After exploring the data platform from the two previous articles, we now turn our attention to the types of image processing you can do after you retrieve the data from UP42.
Ideally you can create a custom block, as described here.
For the sake of both brevity and simplicity, in this article, we'll delve into image analysis using the Orfeo Toolbox command line interface (OTB).
Our focus for this article is on basic image processing for remote sensing. Two recurring requests we receive from customers who are new to remote sensing are:
I obtained an analytic product and the RGB bands are not in the promised resolution.
I have pansharpened the analytic product but my image is too dark. How can I make it look better?
Developers who focus on geospatial imagery are just a subset of all developers, and if we restrict ourselves to satellite imagery and remote sensing, that set is even smaller. Our mission as a company is to democratize access to geospatial data of all kinds, which requires us to educate non-geospatial developers. Most developers are familiar with satellite imagery through the basemap (satellite) layer provided in popular mapping products, like HERE or Google maps. Those images are heavily processed by the map services to be visually pleasing and contain many diverse images stitched together, so that when you view it on the map, the image renders seamlessly as you move around.
One pitfall for using satellite imagery through products such as HERE or Google maps is that these are fixed in time, and it is not too clear when they were captured. Another pitfall is that the resolution of the images are often limited. Having access to the satellite imagery directly, as provided by UP42, allows you to set the desired date and to get the original satellite resolution. Additionally, the referencing of the image on the ground is the most precise possible, given that satellite providers have developed extensive networks of Ground Control Points (GCPs), combined with high-resolution terrain models that allow them to place a satellite image with high precision on the ground.
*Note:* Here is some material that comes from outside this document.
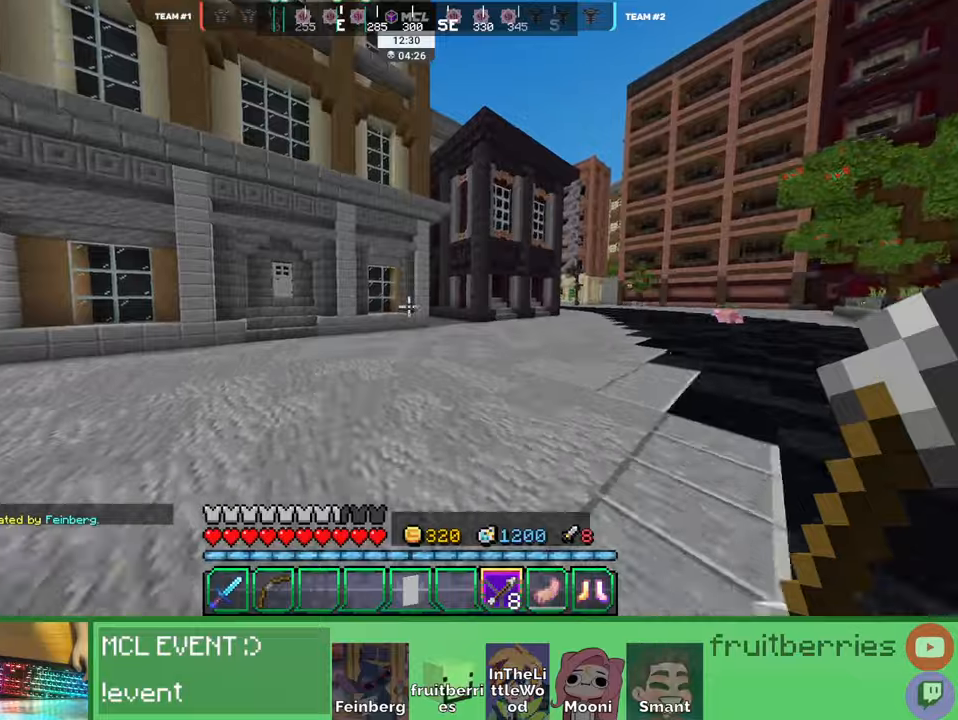
{"keys": ["d", "space", "w"], "mouse": [], "events": [[116, "d", "down"], [233, "space", "up"], [450, "space", "down"]]}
In the first article in this series, we explained how to order an image. In the notebook associated with it, we ordered a Display product. Display products offer the best-looking image possible, from a human visual perception perspective. They are generated via a color space transformation that is dependent on the position of the pixel on the image: tone mapping.
However, the type of image most frequently requested by our customers is called Analytic. It has no tone mapping and is supposed to represent a correct assessment of the radiated energy by the area being imaged. It allows you to do all manners of analysis on the data, e.g., vegetation, water, fire, etc. In this article we explain how to:
Process the image, so that the RGB bands are set to the maximum resolution.
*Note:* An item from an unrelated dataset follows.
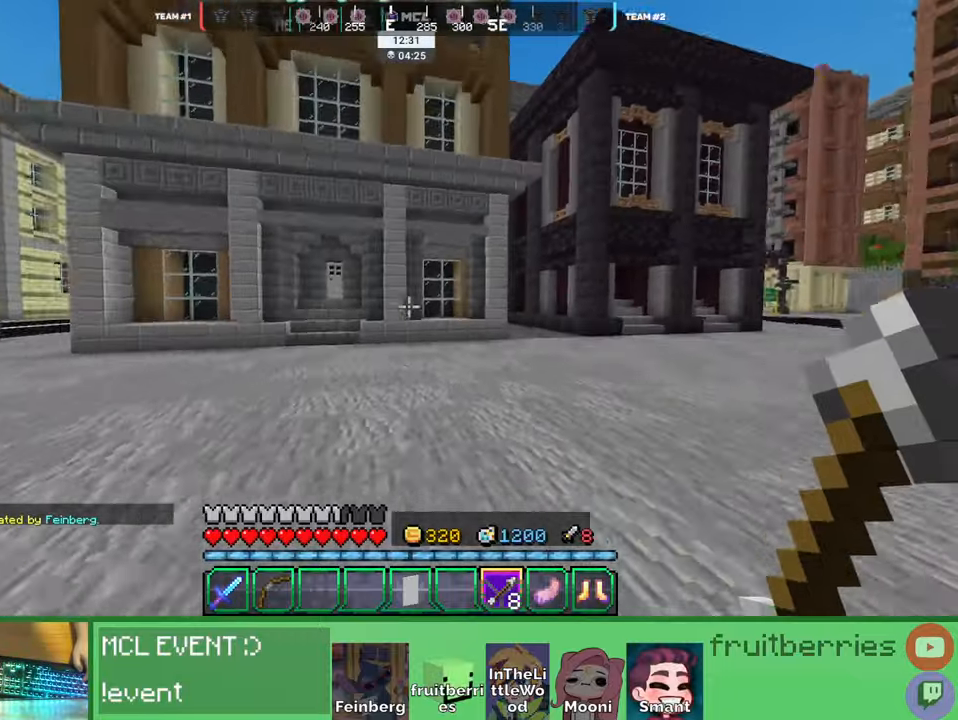
{"keys": ["d", "w"], "mouse": [], "events": [[400, "space", "up"]]}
Create a visually pleasing image from the image previously obtained.
Visually pleasing here means fit to be viewed by humans. But as we will see, what we obtain in the end, although is a big improvement from the original Analytic product, it is inferior to the corresponding Display product. Our goal here is not to provide a shortcut to avoid ordering a Display product if you need the best possible visually pleasing image, but rather to explore basic image processing for remote sensing and gain awareness to the specificity of remote sensing images in general and satellite imagery in particular.
Pansharpening in a nutshell
Image sensors behave quite differently from the human eye. They do not have color specific sensors like we have. Image sensors view the objects in the world such that all light wavelengths are treated equally, for the most part. Of course there are specialized sensors, e.g., for infrared bands, ultraviolet etc, but if we concern ourselves only with common usage photography, the sensors view the world as a continuous range of gray tones. Humans have a limited ability to distinguish shades of gray. We have specialized sensors in our eye that distinguish Red, Green and Blue colors (RGB).
Since sensors see the world in gray, to create an RGB signal, filters need to be applied so that only the relevant part of the light spectrum is captured. This is usually done through Bayer filters. At minimum, it takes four (4) pixels from the sensor to create an RGB equivalent pixel. Since the resolution is defined for the gray level image, if the resolution is 50 cm, i.e., a pixel represents a 50x50 cm object on the ground, then an RGB pixel would be 1/4 of this, i.e., 2 m. This is exactly what the Pléaides satellite constellation provides.
The question is: can we have the high-resolution gray level band, otherwise termed the panchromatic band, somehow bring that band information to bear on the RGB images, such that they get upgraded to 50 cm resolution? The answer is yes and this process is called Pansharpening or resolution merging.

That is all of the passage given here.